While the PCs maintain a 14-point advantage across Ontario ahead of next week’s election, the Liberals have now pulled ahead in Toronto, a new survey by CTV News’ official pollster Nanos Research shows.
The survey of 931 Ontario voters, released Friday, found that 45.2 per cent of decided respondents support the PCs, while 31.3 per cent support the Liberals. About 16.8 per cent of voters support the NDP, 5.1 per cent support the Green Party, and 1.6 per cent would support another candidate.
Among both decided and undecided voters, 40.3 per cent said they support the PCs, 27.8 per cent support the Liberals, 14.9 per cent support the NDP, and 4.6 per cent support the Green Party.

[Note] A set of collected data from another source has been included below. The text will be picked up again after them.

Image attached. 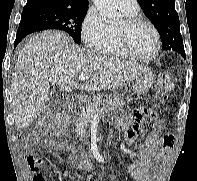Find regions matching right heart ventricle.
<instances>
[{
  "label": "right heart ventricle",
  "instance_id": "obj_1",
  "mask_svg": "<svg viewBox=\"0 0 197 181\" xmlns=\"http://www.w3.org/2000/svg\"><path fill=\"white\" fill-rule=\"evenodd\" d=\"M126 16H135L136 13H125ZM110 34L107 43L100 50V53L104 56L112 57H124L125 55L118 48L116 38H115V29L109 28Z\"/></svg>",
  "mask_w": 197,
  "mask_h": 181
}]
</instances>
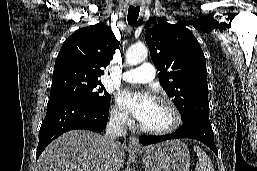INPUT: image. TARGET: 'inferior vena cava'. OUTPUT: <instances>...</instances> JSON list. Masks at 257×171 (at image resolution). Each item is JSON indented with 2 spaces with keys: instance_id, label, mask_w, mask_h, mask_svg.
Returning a JSON list of instances; mask_svg holds the SVG:
<instances>
[{
  "instance_id": "inferior-vena-cava-1",
  "label": "inferior vena cava",
  "mask_w": 257,
  "mask_h": 171,
  "mask_svg": "<svg viewBox=\"0 0 257 171\" xmlns=\"http://www.w3.org/2000/svg\"><path fill=\"white\" fill-rule=\"evenodd\" d=\"M127 133V116L123 114H113L110 116L106 125L105 140L107 144V161L104 165V171H117L115 168L117 142L116 138L125 136Z\"/></svg>"
}]
</instances>
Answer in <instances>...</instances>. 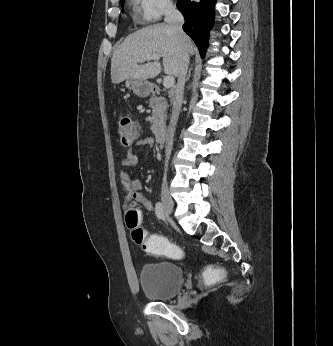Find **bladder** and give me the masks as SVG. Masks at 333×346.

The survey found that 1.4 per cent said they would support another candidate and 11 per cent are still “undecided.”
“The Ontario PCs hold a fourteen point advantage over the Liberals in ballot support and lead in all regions except Toronto. Of note in Toronto, Liberals are ahead of the PCs and Crombie tops Ford as preferred premier by 10 points,” Nik Nanos, chief data scientist for Nanos Research, said in his analysis accompanying the poll.
In past weeks, the battle for Toronto was a tight race between the two leading parties but on Friday, the survey found that 43.3 per cent of Toronto respondents now say they would support the Liberals versus 36.6 per cent who expressed support for the PCs. About 15.3 per cent of Toronto voters said they would vote for the NDP and 3.9 per cent said they would vote for the Green Party.
In the GTA, the PCs lead the second-place Liberals by more than 20 percentage points, with 53.2 per cent saying they support the Progressive Conservatives and 30.7 per cent backing the Liberals.
The random survey, which interviewed voters by phone and online between Feb.18 and Feb. 20, has a margin of error of plus or minus 3.2 percentage points, 19 times out of 20.